Somewhere below are a line with "[68,629,99,632] // ... -> (56, 491) none" and a later line with "(902, 782) none". Output exactly those lines and all lines between them.

[Before-and-after change records]
============

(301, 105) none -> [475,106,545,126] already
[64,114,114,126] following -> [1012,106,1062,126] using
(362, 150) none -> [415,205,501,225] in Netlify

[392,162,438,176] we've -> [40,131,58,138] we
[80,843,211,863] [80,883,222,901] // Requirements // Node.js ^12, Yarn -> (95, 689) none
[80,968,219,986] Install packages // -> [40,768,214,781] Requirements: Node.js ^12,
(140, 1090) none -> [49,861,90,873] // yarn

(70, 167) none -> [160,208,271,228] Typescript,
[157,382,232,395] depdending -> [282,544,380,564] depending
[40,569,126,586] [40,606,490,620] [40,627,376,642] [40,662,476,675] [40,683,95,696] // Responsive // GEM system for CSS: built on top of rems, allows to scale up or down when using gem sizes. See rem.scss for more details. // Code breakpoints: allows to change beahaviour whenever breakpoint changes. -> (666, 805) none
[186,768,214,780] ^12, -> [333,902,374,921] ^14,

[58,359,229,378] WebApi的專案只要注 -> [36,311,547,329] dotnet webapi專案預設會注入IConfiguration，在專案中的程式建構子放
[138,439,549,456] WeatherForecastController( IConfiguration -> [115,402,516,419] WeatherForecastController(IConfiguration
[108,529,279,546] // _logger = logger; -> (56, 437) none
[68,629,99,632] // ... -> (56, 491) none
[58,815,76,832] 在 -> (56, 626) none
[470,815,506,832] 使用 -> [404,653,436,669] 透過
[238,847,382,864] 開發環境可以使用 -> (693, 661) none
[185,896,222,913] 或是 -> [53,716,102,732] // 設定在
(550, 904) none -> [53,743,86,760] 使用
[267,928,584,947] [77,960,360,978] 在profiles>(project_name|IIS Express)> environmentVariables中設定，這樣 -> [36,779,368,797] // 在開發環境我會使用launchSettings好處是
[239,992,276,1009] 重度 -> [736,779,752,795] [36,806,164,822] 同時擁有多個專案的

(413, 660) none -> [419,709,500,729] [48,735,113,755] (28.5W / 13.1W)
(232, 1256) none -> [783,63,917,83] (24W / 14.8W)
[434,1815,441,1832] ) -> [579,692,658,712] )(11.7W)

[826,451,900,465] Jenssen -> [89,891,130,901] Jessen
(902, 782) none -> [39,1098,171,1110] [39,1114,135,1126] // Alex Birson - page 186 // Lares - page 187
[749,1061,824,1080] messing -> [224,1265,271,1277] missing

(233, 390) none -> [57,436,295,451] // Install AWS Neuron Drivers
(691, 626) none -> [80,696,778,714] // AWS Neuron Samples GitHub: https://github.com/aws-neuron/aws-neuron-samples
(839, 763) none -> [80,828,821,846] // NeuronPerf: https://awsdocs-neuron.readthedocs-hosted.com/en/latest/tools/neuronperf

============

- [SOLVED EXERCISE]
[68,629,99,632] // ... -> (56, 491) none
[58,815,76,832] 在 -> (56, 626) none
[470,815,506,832] 使用 -> [404,653,436,669] 透過
[238,847,382,864] 開發環境可以使用 -> (693, 661) none
[185,896,222,913] 或是 -> [53,716,102,732] // 設定在
(550, 904) none -> [53,743,86,760] 使用
[267,928,584,947] [77,960,360,978] 在profiles>(project_name|IIS Express)> environmentVariables中設定，這樣 -> [36,779,368,797] // 在開發環境我會使用launchSettings好處是
[239,992,276,1009] 重度 -> [736,779,752,795] [36,806,164,822] 同時擁有多個專案的

(413, 660) none -> [419,709,500,729] [48,735,113,755] (28.5W / 13.1W)
(232, 1256) none -> [783,63,917,83] (24W / 14.8W)
[434,1815,441,1832] ) -> [579,692,658,712] )(11.7W)

[826,451,900,465] Jenssen -> [89,891,130,901] Jessen
(902, 782) none -> [39,1098,171,1110] [39,1114,135,1126] // Alex Birson - page 186 // Lares - page 187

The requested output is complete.